Synthesis and characterization of Ba0.8Ca0.2CoxZrxFe12-2xO19 by Sol-Gel Auto-Combustion route

Abstract

In the present study, Ba_0.8Ca_0.2Fe_12-2xCo_xZr_xO₁₉ (0.00 ≤ x ≤ 1.00) were manufactured by a sol–gel auto-combustion route (SGACR) and fabricated materials were calcined for 6 h at 900 °C. These Ba_0.8Ca_0.2Fe_12-2xCo_xZr_xO₁₉ (x = 0.00–1.00) were analyzed using different characterization techniques such as FTIR, XRD, VSM, Raman, and Impedance Analyzer.
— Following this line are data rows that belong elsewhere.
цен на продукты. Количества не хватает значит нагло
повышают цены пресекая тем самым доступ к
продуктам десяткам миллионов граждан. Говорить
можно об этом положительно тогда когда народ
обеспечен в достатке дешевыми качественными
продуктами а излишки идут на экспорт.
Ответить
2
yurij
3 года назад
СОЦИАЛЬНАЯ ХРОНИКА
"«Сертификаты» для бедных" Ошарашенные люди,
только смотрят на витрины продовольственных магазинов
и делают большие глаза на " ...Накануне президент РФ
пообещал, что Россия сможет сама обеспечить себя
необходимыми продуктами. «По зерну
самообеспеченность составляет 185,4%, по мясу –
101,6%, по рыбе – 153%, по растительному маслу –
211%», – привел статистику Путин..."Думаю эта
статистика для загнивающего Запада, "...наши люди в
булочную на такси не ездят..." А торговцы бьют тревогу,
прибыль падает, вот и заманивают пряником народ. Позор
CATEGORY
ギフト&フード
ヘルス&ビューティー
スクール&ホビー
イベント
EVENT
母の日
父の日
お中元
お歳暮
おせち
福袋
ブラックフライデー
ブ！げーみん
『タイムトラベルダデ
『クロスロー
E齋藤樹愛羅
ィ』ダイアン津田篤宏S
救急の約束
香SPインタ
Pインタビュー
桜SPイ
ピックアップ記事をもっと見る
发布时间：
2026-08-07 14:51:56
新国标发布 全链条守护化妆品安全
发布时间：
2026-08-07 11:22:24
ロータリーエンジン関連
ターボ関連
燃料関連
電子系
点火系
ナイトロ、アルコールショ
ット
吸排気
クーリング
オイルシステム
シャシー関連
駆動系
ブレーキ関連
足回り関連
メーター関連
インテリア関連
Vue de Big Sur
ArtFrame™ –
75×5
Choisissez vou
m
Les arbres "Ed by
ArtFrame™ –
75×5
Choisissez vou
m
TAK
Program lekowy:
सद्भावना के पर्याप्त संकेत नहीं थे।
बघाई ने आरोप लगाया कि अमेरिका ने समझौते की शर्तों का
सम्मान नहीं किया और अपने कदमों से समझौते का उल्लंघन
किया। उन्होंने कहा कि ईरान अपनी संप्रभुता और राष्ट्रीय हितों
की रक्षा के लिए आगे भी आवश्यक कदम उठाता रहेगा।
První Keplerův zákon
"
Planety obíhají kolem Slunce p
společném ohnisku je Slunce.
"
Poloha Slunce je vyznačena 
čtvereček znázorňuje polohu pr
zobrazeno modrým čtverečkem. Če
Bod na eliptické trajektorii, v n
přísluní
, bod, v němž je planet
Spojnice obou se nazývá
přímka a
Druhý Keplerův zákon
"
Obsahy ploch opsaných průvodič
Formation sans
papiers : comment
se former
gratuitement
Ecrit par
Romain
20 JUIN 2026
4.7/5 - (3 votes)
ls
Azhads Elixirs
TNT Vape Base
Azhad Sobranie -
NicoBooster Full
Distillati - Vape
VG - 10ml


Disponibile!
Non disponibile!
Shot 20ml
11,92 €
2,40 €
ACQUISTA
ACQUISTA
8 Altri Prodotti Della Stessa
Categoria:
The X-ray diffractometer (XRD) data reveals that an intermediate phase (α-Fe₂O₃) was observed in x  = 0.00. Secondary phases such as BaFe₂O₄, α/γ-Fe₂O_3, and BaCO₃ could not be detected in x  = 0.20 to 1.00. The crystallite size monotonically decreases from 70.06 to 57.10 nm with an increment in Co-Zr content. Both lattice parameters enhanced with increment in dopant concentration because of large ionic radii of Zr⁴⁺ and Co²⁺. Raman peaks expand and intensity decreases with Zr⁴⁺ and Co²⁺ doping. The magnetic saturation values rise linearly with an enhancement in dopant concentration from x = 0.00 to 0.80 (M_s = 48.39–54.15 emu/g). A broadly inherent coercivity (H_c) in the extent 4858 Oe at (x = 0.00) to 1248 Oe at (x = 1.00) was analysed. The hard-permanent magnet-type material is transformed into soft magnetic recording materials with Zr⁴⁺ and Co²⁺ doping. The dielectric report clearly explains that (a) prime dielectric constant is recorded at curtail frequency (b) the greatest dielectric nature of the sample is exhibited at x  = 0.80 and x = 1.00, and (c) further enhancement in enforced frequency leads to a reduction in dielectric constant. This synthesized material finds application in permanent magnets and EM shielding.